(Dataset entries)
────────────────────────────────────────

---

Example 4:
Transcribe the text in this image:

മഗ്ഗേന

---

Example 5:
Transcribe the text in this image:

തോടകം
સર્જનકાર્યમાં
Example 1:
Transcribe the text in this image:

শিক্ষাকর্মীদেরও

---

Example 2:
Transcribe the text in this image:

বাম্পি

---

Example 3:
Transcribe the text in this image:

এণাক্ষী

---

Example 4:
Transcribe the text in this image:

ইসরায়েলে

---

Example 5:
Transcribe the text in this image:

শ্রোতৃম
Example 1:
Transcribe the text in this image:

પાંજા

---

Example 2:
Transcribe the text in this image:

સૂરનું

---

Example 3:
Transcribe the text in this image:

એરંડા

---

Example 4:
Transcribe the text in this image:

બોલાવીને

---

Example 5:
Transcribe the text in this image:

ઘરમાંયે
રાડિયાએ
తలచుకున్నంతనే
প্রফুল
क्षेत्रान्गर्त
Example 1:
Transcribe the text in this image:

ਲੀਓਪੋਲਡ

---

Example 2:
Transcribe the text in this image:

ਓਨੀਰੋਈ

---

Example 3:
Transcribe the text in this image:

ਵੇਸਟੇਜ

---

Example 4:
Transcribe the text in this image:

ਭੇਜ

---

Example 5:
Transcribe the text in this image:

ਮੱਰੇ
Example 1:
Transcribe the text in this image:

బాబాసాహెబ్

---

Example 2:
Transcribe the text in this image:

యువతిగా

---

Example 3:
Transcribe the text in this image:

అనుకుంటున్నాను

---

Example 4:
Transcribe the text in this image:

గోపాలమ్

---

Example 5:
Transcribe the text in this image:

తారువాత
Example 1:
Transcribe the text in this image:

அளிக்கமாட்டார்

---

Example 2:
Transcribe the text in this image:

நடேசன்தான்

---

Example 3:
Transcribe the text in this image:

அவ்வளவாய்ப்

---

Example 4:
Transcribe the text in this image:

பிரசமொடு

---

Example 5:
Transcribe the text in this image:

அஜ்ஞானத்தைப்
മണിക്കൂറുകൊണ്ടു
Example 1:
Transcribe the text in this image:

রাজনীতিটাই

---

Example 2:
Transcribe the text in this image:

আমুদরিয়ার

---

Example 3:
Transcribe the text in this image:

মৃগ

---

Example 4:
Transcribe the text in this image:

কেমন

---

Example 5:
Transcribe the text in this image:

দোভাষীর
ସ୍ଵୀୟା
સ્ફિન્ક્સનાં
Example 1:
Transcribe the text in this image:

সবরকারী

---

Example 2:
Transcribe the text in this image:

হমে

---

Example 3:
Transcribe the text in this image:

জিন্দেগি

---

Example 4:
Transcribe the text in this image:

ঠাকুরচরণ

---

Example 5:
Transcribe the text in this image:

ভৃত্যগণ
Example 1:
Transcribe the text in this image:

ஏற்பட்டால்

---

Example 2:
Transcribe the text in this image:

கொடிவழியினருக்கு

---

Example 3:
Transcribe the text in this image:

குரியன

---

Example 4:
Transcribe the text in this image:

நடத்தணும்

────────────────────────────────────────

The required answer is the complete data, repeated exactly.

---

Example 4:
Transcribe the text in this image:

മഗ്ഗേന

---

Example 5:
Transcribe the text in this image:

തോടകം
સર્જનકાર્યમાં
Example 1:
Transcribe the text in this image:

শিক্ষাকর্মীদেরও

---

Example 2:
Transcribe the text in this image:

বাম্পি

---

Example 3:
Transcribe the text in this image:

এণাক্ষী

---

Example 4:
Transcribe the text in this image:

ইসরায়েলে

---

Example 5:
Transcribe the text in this image:

শ্রোতৃম
Example 1:
Transcribe the text in this image:

પાંજા

---

Example 2:
Transcribe the text in this image:

સૂરનું

---

Example 3:
Transcribe the text in this image:

એરંડા

---

Example 4:
Transcribe the text in this image:

બોલાવીને

---

Example 5:
Transcribe the text in this image:

ઘરમાંયે
રાડિયાએ
తలచుకున్నంతనే
প্রফুল
क्षेत्रान्गर्त
Example 1:
Transcribe the text in this image:

ਲੀਓਪੋਲਡ

---

Example 2:
Transcribe the text in this image:

ਓਨੀਰੋਈ

---

Example 3:
Transcribe the text in this image:

ਵੇਸਟੇਜ

---

Example 4:
Transcribe the text in this image:

ਭੇਜ

---

Example 5:
Transcribe the text in this image:

ਮੱਰੇ
Example 1:
Transcribe the text in this image:

బాబాసాహెబ్

---

Example 2:
Transcribe the text in this image:

యువతిగా

---

Example 3:
Transcribe the text in this image:

అనుకుంటున్నాను

---

Example 4:
Transcribe the text in this image:

గోపాలమ్

---

Example 5:
Transcribe the text in this image:

తారువాత
Example 1:
Transcribe the text in this image:

அளிக்கமாட்டார்

---

Example 2:
Transcribe the text in this image:

நடேசன்தான்

---

Example 3:
Transcribe the text in this image:

அவ்வளவாய்ப்

---

Example 4:
Transcribe the text in this image:

பிரசமொடு

---

Example 5:
Transcribe the text in this image:

அஜ்ஞானத்தைப்
മണിക്കൂറുകൊണ്ടു
Example 1:
Transcribe the text in this image:

রাজনীতিটাই

---

Example 2:
Transcribe the text in this image:

আমুদরিয়ার

---

Example 3:
Transcribe the text in this image:

মৃগ

---

Example 4:
Transcribe the text in this image:

কেমন

---

Example 5:
Transcribe the text in this image:

দোভাষীর
ସ୍ଵୀୟା
સ્ફિન્ક્સનાં
Example 1:
Transcribe the text in this image:

সবরকারী

---

Example 2:
Transcribe the text in this image:

হমে

---

Example 3:
Transcribe the text in this image:

জিন্দেগি

---

Example 4:
Transcribe the text in this image:

ঠাকুরচরণ

---

Example 5:
Transcribe the text in this image:

ভৃত্যগণ
Example 1:
Transcribe the text in this image:

ஏற்பட்டால்

---

Example 2:
Transcribe the text in this image:

கொடிவழியினருக்கு

---

Example 3:
Transcribe the text in this image:

குரியன

---

Example 4:
Transcribe the text in this image:

நடத்தணும்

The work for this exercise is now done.